Try it: Without any of its pictures, the listing below should be output exactly.

=== Begin Enclosure ===

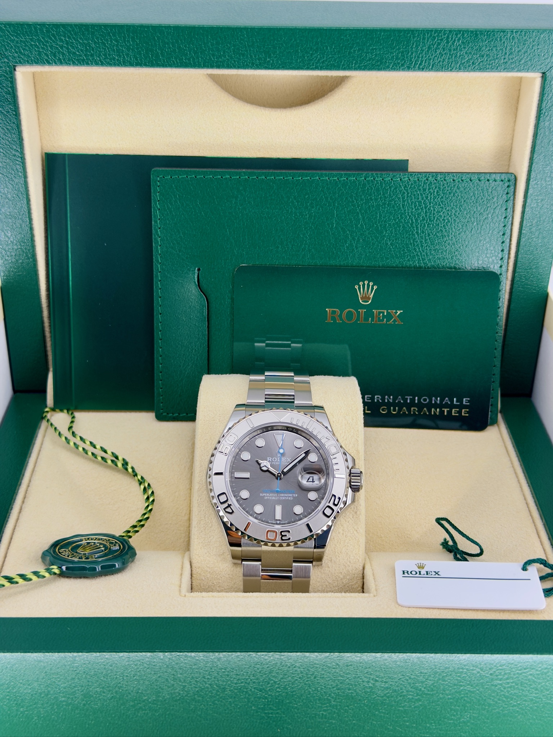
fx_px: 1022
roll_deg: -1.2
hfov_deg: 30.3
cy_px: 368
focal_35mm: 48
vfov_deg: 39.7
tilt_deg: -29.7
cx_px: 276
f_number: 1.78
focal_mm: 6.76
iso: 50
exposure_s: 1/116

=== End Enclosure ===

Answer space:
fx_px: 1022
roll_deg: -1.2
hfov_deg: 30.3
cy_px: 368
focal_35mm: 48
vfov_deg: 39.7
tilt_deg: -29.7
cx_px: 276
f_number: 1.78
focal_mm: 6.76
iso: 50
exposure_s: 1/116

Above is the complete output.